I've got a scipy.sparse_matrix A and I want to zero-out a decently-sized fraction of the elements. (In the matrices I'm working with today, A has about 70M entries and I want to zero-out about 700K of them). I have those elements available in a couple different formats, but for now they're in a sparse_matrix B of the same dimension as A with 0/1 values.
If these were dense matrices (EDIT: numpy arrays), I could do A = A-A*B but I haven't been able to come up with any easy way to do these with sparse matrices. (or really any way at all beyond (a) iterating through the elements in B and setting A to 0 at those elements or (b) converting everything to dense, which for the sizes I have will just barely fit in memory...)
Scipy's sparse matrices have a multiply
method that does pointwise multiplication. You can simply do:
A = A - A.multiply(B)
I thought you may have to run the eliminate_zeros()
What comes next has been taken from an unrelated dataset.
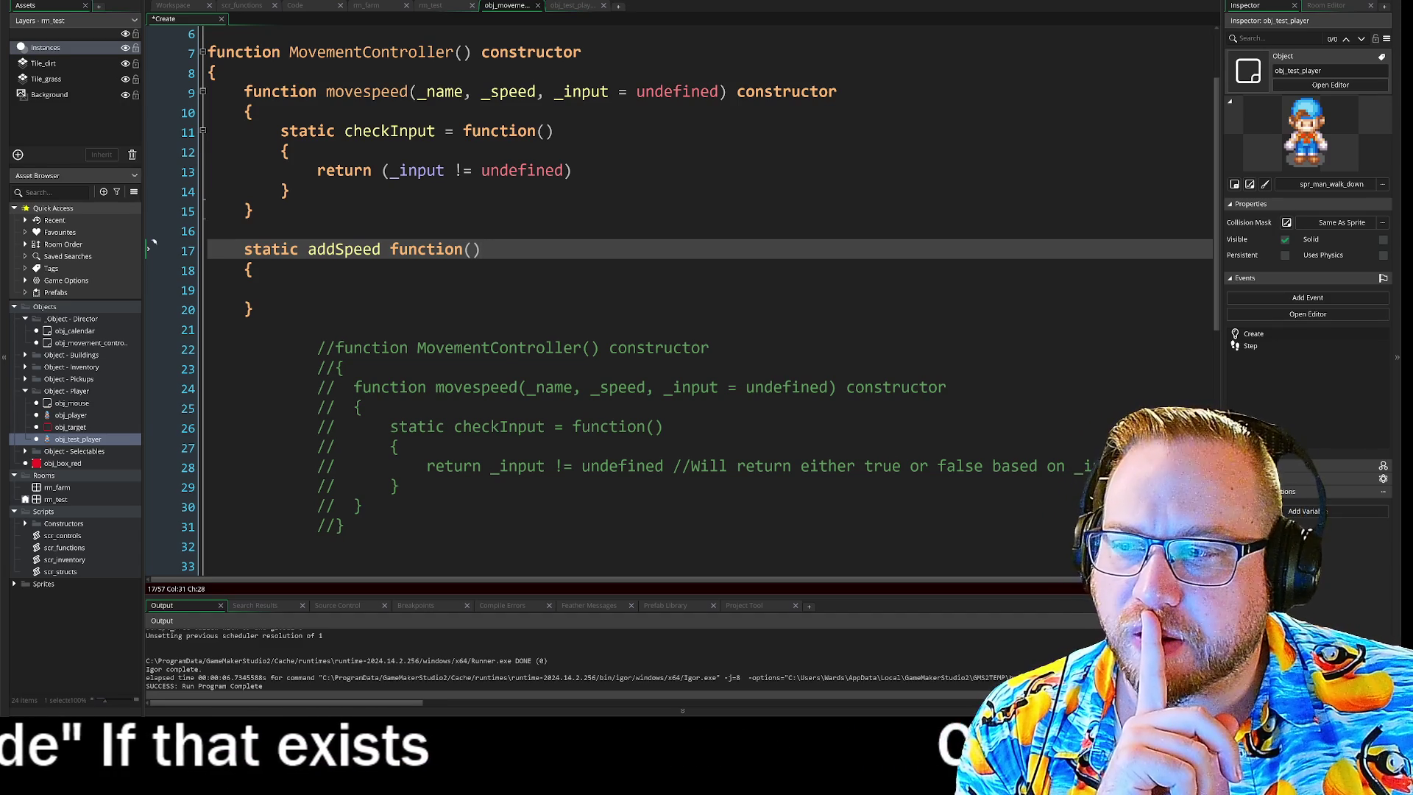
left_click(281, 289)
method to get rid of the zeroed entries, but apparently that is not necessary:
>>> sp_mat
<1000000x1000000 sparse matrix of type '<type 'numpy.float64'>'
with 1000 stored elements in Compressed Sparse Row format>
>>> zero_mat
<1000000x1000000 sparse matrix of type '<type 'numpy.int32'>'
with 96 stored elements in Compressed Sparse Row format>
>>> sp_mat - sp_mat.multiply(zero_mat)
<1000000x1000000 sparse matrix of type '<type 'numpy.float64'>'
with 904 stored elements in Compressed Sparse Row format>